• To do: Keep the wording of each record exactly the same when you repeat it, and leave out pictures.

• Indoor scene change data:
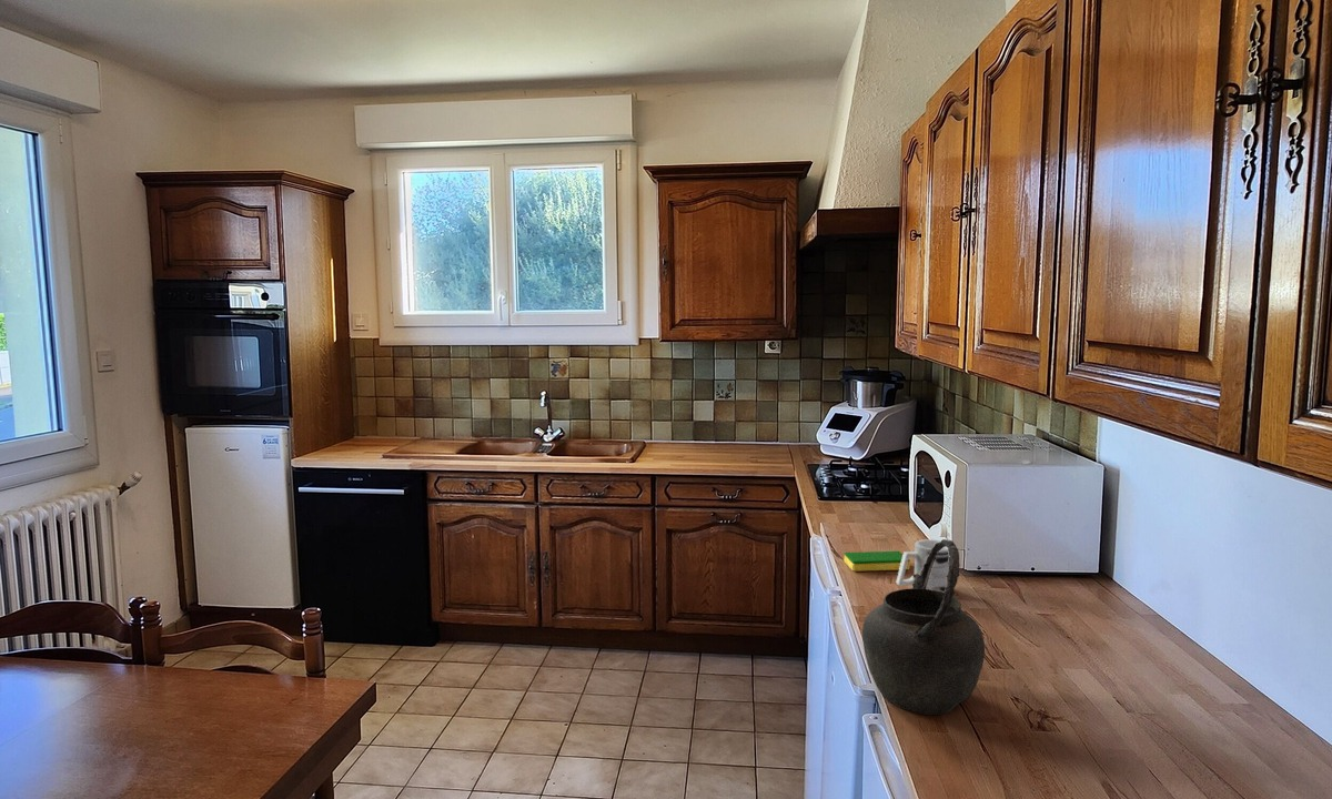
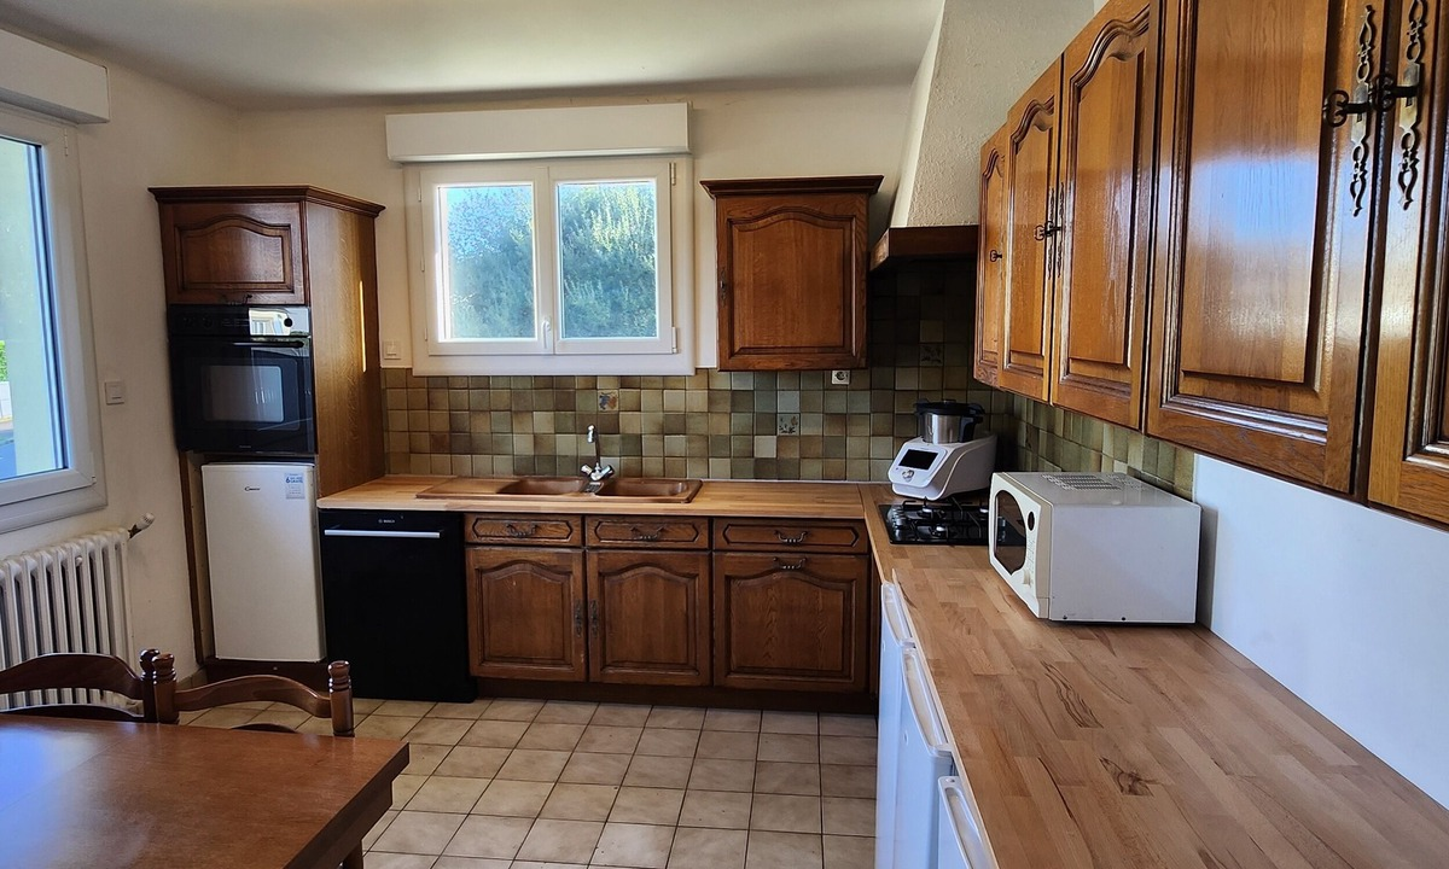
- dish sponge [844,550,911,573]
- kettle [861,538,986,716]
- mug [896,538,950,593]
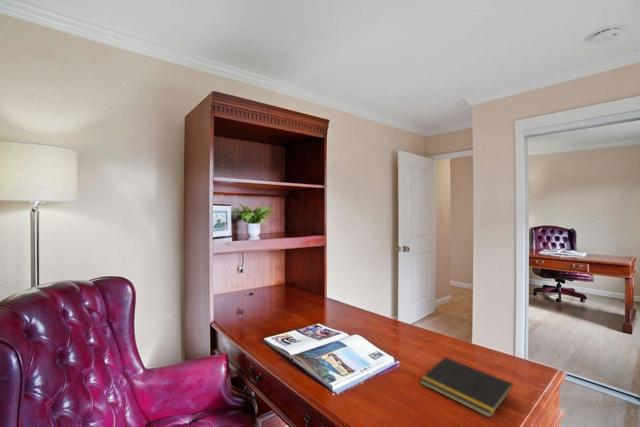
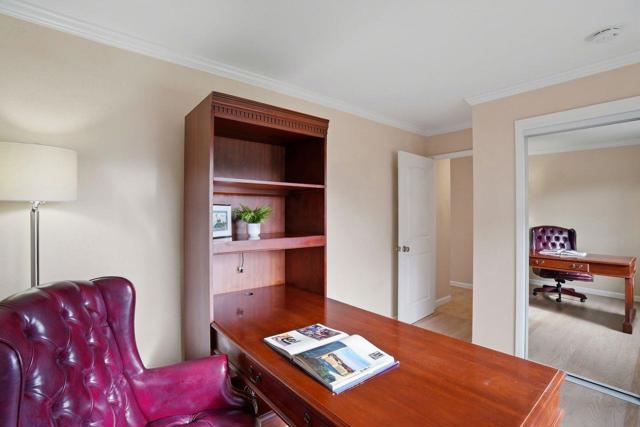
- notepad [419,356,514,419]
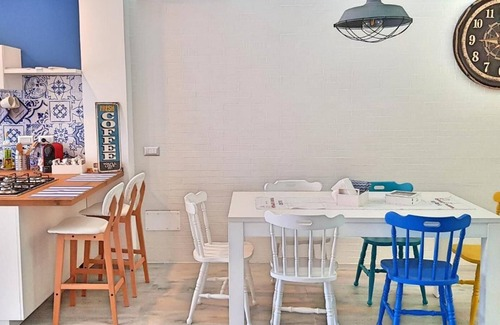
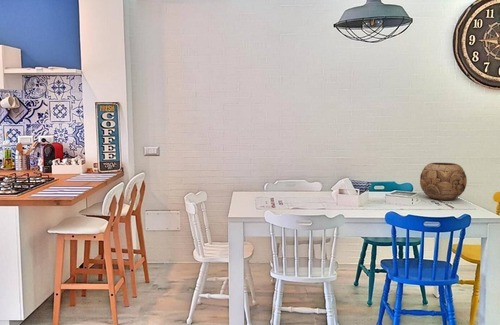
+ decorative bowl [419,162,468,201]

• Answer for this exercise:
- dish sponge [844,550,911,573]
- kettle [861,538,986,716]
- mug [896,538,950,593]
- notepad [419,356,514,419]
+ decorative bowl [419,162,468,201]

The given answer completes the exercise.